Politique et forme de vie

Comme Sandra Laugier et moi-même1 l’avons signalé, la démocratie est un concept à deux faces. Il nomme, d’un côté, un type de régime politique, fondé sur l’élection, l’alternance, la séparation des pouvoirs et le respect des libertés individuelles ; de l’autre, une forme de vie, c’est-à-dire à un ordre de relations sociales dans lequel le point de vue de chacun.e compte autant que celui de n’importe quel autre, qui est délivré de toute trace de domination, de classe, de genre, d’origine ou de compétence. Envisagée comme forme de vie, la démocratie ne renvoie pas à un idéal, mais fonde la légitimité d’un principe : le respect inconditionnel de l’égalité de chacun.e dans toutes les sphères de la vie sociale – en politique, en entreprise, en famille, dans la santé, dans l’enseignement. Et c’est ce principe qui guide les évolutions qui affectent la démocratie comme régime. Il faut sans doute expliquer de quelle manière elle le fait.

Aux sources des formes de vie

Dans la perspective de Wittgenstein, la notion de forme de vie est directement liée à celle de pratique. Elle est un élément du dispositif qui permet à ceux et celles qui participent à une action en commun de l’accomplir sans avoir besoin de se faire préciser à chaque instant ce qui est en train de se passer. La première brique de ce dispositif est ce qu’il nomme un « jeu de langage », c’est-à-dire un vocabulaire et un système de mise en relation des termes les uns avec les autres qui sont propres à un type d’activité pratique spécifique.

« Le «jeu de langage», c’est la langue de l’enfant qui commence à utiliser les mots. L’étude des «jeux de langage», c’est l’étude des formes primitives du langage ou des langues primitives. Pour étudier les problèmes du vrai ou du faux, de l’accord ou du désaccord d’une proposition avec la réalité, de la nature de l’affirmation, de la déduction, de l’interrogation, nous avons tout avantage à nous référer à ces tournures primitives du langage où les formes de la pensée ne sont pas encore engagées dans des processus complexes, aux implications obscures2. »

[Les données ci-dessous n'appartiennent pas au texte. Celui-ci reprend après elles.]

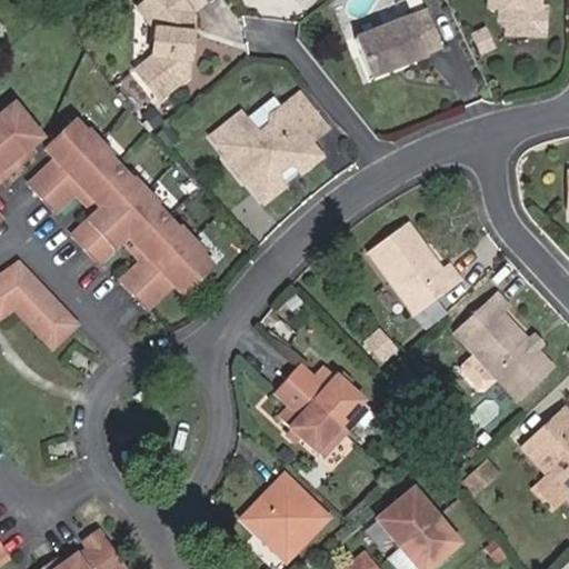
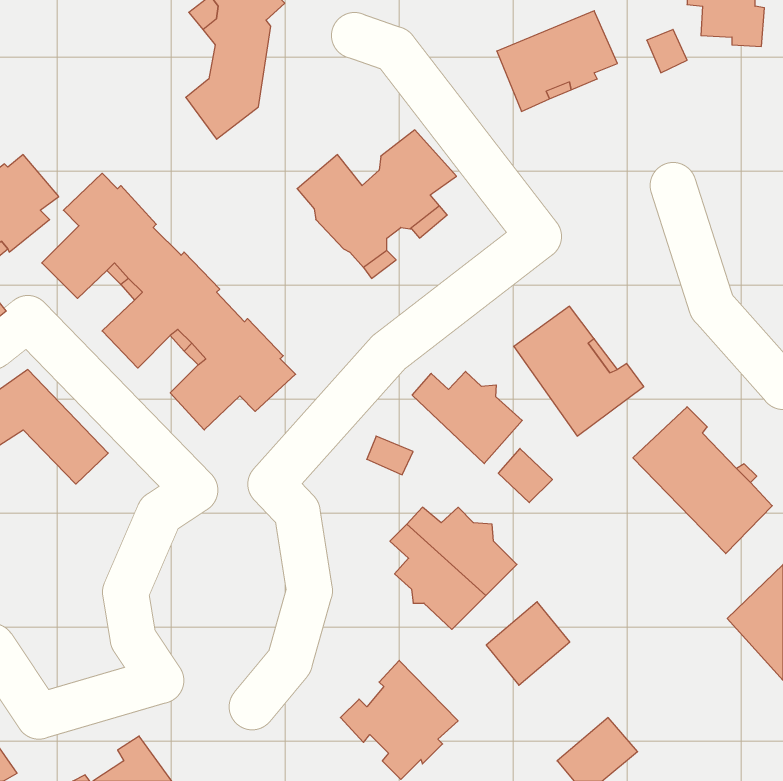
building: none -> [412,371,522,464]
building: [377,487,437,547] -> [486,602,570,685]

Pour Wittgenstein, un jeu de langage ne se prête à aucune analyse ou aucune interprétation. Il n’y a rien d’autre à en dire que : « Il est là – comme notre vie. » Mais, à y regarder de plus près, cette présence est en fait constituée d’innombrables liens qui se nouent à même les pratiques de la vie courante. Un jeu de langage s’insère en effet dans une « forme de vie » qui s’emboîte à son tour dans un univers qui l’englobe : « l’histoire naturelle des êtres humains ». En somme, la notion de forme de vie ne peut être pensée hors de cet inextricable complexe épistémique qui lie entre eux jeu de langage, forme de vie, accord dans la langue et histoire naturelle des êtres humains. Ce complexe compose ce qu’on peut nommer une « logique ordinaire de l’intelligibilité », dont on peut supposer qu’elle organise chacun des multiples types d’activité pratique dans lequel l’existence quotidienne de toute personne s’inscrit.

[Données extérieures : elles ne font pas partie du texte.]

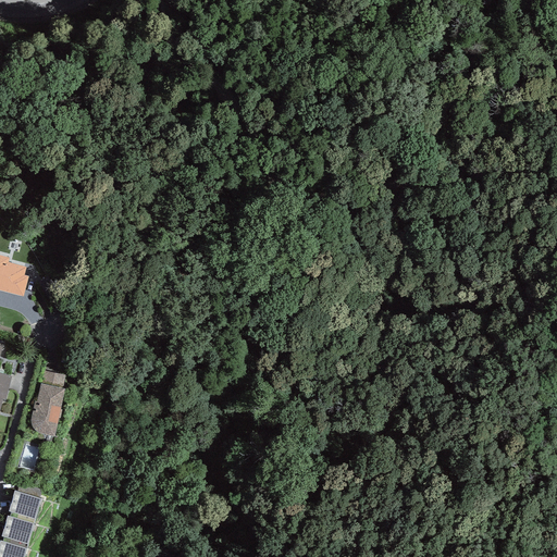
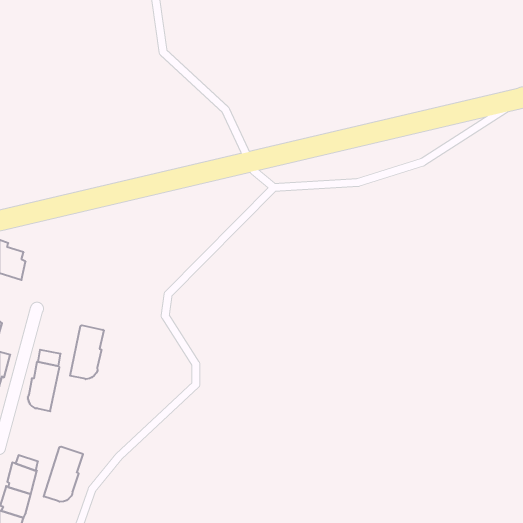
building: none -> [70,325,104,379]
building: none -> [44,447,83,502]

On connaît la proposition de Wittgenstein : « c’est dans le langage que les hommes s’accordent. Cet accord n’est pas un consensus d’opinion, mais de forme de vie.3 » Autrement dit, une des conditions de l’intelligibilité de ce qui arrive dans un univers d’activité pratique est, pour ceux et celles qui l’accomplissent, l’existence d’une forme de vie qui confère une certaine stabilité à cet univers en leur permettant d’anticiper ce qui a des chances de s’y produire. Dans la mesure où les formes de vie préexistent à l’engagement des individus dans l’activité pratique qu’elles signalent, on doit supposer que l’accord dont parle Wittgenstein leur est également préalable et qu’il indique, de façon approximative, les limites de ce qu’il est acceptable d’y faire et d’y dire.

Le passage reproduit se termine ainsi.